In der Politik unterzeichnete der konservative Schattenminister für Wirtschaft, Andrew Griffith, aus Versehen eine offizielle Stellungnahme als „Shadow Business Sexretary“ – ein Schnitzer, der schnell bemerkt und berichtigt wurde. Unterdessen löste ein Labour-Hinterbänkler mit der Ankündigung einer „Summer of Sex“-Kampagne Kontroversen aus, auch wenn die genauen Pläne unklar blieben.

Auch Bürgermeister Andy Burnham machte Schlagzeilen: Während Bloodworth und Moloney auf dem Boden eines Kollegen nächtigten, reiste er am Dienstag bequem im Erste-Klasse-Abteil nach London.

Die Betroffenen mussten mit den Folgen ihrer Pannen leben.
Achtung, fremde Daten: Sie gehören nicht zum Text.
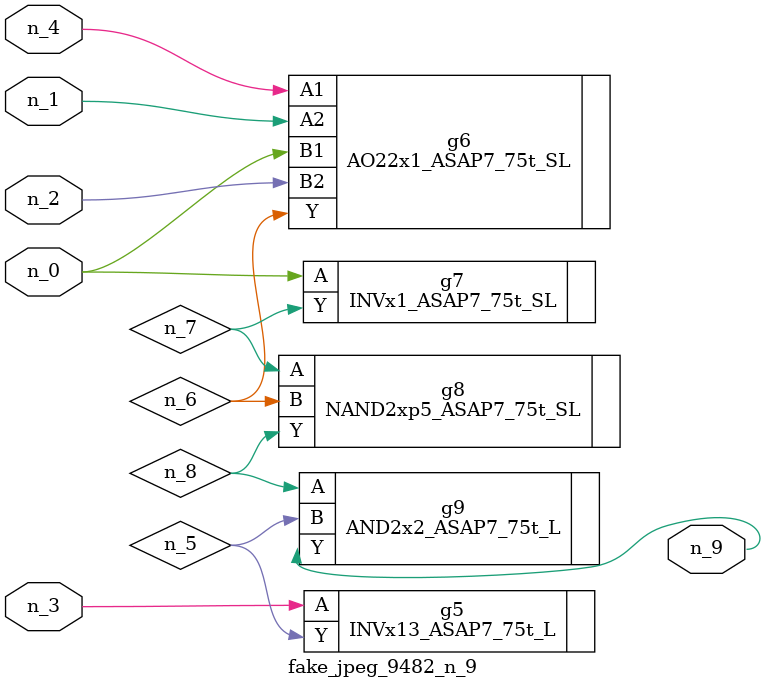
<source format=v>
module fake_jpeg_9482_n_9 (n_3, n_2, n_1, n_0, n_4, n_9);

input n_3;
input n_2;
input n_1;
input n_0;
input n_4;

output n_9;

wire n_8;
wire n_6;
wire n_5;
wire n_7;

INVx13_ASAP7_75t_L g5 ( 
.A(n_3),
.Y(n_5)
);

AO22x1_ASAP7_75t_SL g6 ( 
.A1(n_4),
.A2(n_1),
.B1(n_0),
.B2(n_2),
.Y(n_6)
);

INVx1_ASAP7_75t_SL g7 ( 
.A(n_0),
.Y(n_7)
);

NAND2xp5_ASAP7_75t_SL g8 ( 
.A(n_7),
.B(n_6),
.Y(n_8)
);

AND2x2_ASAP7_75t_L g9 ( 
.A(n_8),
.B(n_5),
.Y(n_9)
);


endmodule
</source>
Bloodworth und Moloney erhielten ihre Sachen zurück, Griffiths Büro korrigierte den falsch geschriebenen Titel, der Scottish Mortgage Investment Trust berichtigte die SpaceX-Bewertung, und Burnham setzte seine Reise in gehobener Umgebung fort.

Für Moloney bedeutete das Debakel einen Arbeitstag auf High Heels – die anderen dagegen konnten ihre jeweiligen Patzer schnell hinter sich lassen.